But many food-safety experts are less sure that the deal represents a step forward, the Washington Post says, particularly if it results in a surge of Chinese chicken exports to the United States. China has experienced repeated episodes of both avian influenza and food contamination. The risk of bird flu is what prevents China from exporting raw chicken, the Washington Post says.
Four in 10 of the several thousand Chinese facilities AsiaInspection audited last year failed their safety checks, WaPo noted. Separately, China’s food safety chief, Bi Jingquan, reported that his agency found 500,000 instances of illegal food safety violations in the first three quarters of 2016.
But USDA officials say they’re confident that the facilities approved for export to the United States are safe, even if there have been problems elsewhere. USDA spokeswoman Nina Anand said the department has determined that China’s food-safety standards for poultry processing are equivalent to those used in the United States. The agency will also continue to audit Chinese facilities annually, Anand said, and Chinese chicken will face greater scrutiny upon entry into the U.S. — including laboratory testing, if warranted.
For the time being, such entry inspections will be infrequent. Even under the proposed rule, which would expand Chinese exports, USDA expects China to ship only 324 million pounds of poultry per year over the next five years — roughly 2.6% of total U.S. production.
Last month, DeLauro, the Connecticut congresswoman, added a rider to the draft USDA appropriations bill that banned imported Chinese chicken from being served in schools. (It was unanimously approved.) Other restriction are planned, especially from federal nutrition programs, particularly those for low-income children and seniors.
Clearly, this is a development that producers should watch closely. China is a huge market, and it needs meats. However, the U.S. needs to be sure it handles its food safety problems effectively as trade deals are evaluated, Washington Insider believes.

****************************************

### QUESTIONS ON THE MATERIAL
(1) Decide whether each statement below agrees with the text on Chinese chicken imports. Answer yes or no for each, and quote the words of the text that settle it.
(a) USDA expects China to ship roughly 324 million pounds of poultry per year over the next five years.
(b) The rider banning imported Chinese chicken from schools passed by a narrow margin.
(c) Half of the Chinese facilities AsiaInspection audited last year failed their safety checks.
(2) Rewrite the text on Chinese chicken imports, everything from "For the time" down to "Washington Insider believes.", replacing "schools" with "school cafeterias".
(3) According to the text on Chinese chicken imports, what did Bi Jingquan report that his agency found in the first three quarters of 2016?

****************************************

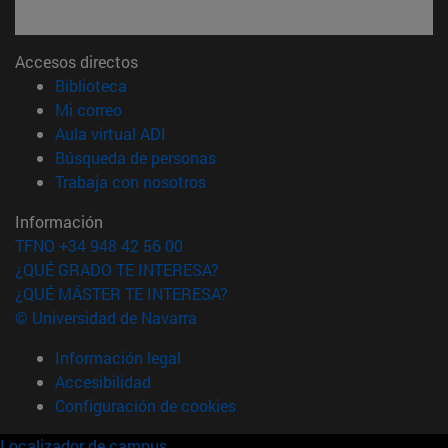
Accesos directos
(abre en nueva ventana)
Biblioteca
(abre en nueva ventana)
Mi correo
(abre en nueva ventana)
Aula virtual ADI
(abre en nueva ventana)
Búsqueda de personas
(abre en nueva ventana)
Trabaja con nosotros
Información
TFNO +34 948 42 56 00
¿QUÉ GRADO TE INTERESA?
¿QUÉ MÁSTER TE INTERESA?
© Universidad de Navarra
Información legal
Accesibilidad
Configuración de cookies
Localizador de campus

****************************************

### SOLUTIONS TO THE TASKS
(1)
(a) Yes: "USDA expects China to ship only 324 million pounds of poultry per year over the next five years"
(b) No: "(It was unanimously approved.)"
(c) No: "Four in 10 of the several thousand Chinese facilities AsiaInspection audited last year failed their safety checks"

(2)
For the time being, such entry inspections will be infrequent. Even under the proposed rule, which would expand Chinese exports, USDA expects China to ship only 324 million pounds of poultry per year over the next five years — roughly 2.6% of total U.S. production.
Last month, DeLauro, the Connecticut congresswoman, added a rider to the draft USDA appropriations bill that banned imported Chinese chicken from being served in school cafeterias. (It was unanimously approved.) Other restriction are planned, especially from federal nutrition programs, particularly those for low-income children and seniors.
Clearly, this is a development that producers should watch closely. China is a huge market, and it needs meats. However, the U.S. needs to be sure it handles its food safety problems effectively as trade deals are evaluated, Washington Insider believes.

(3) His agency found 500,000 instances of illegal food safety violations.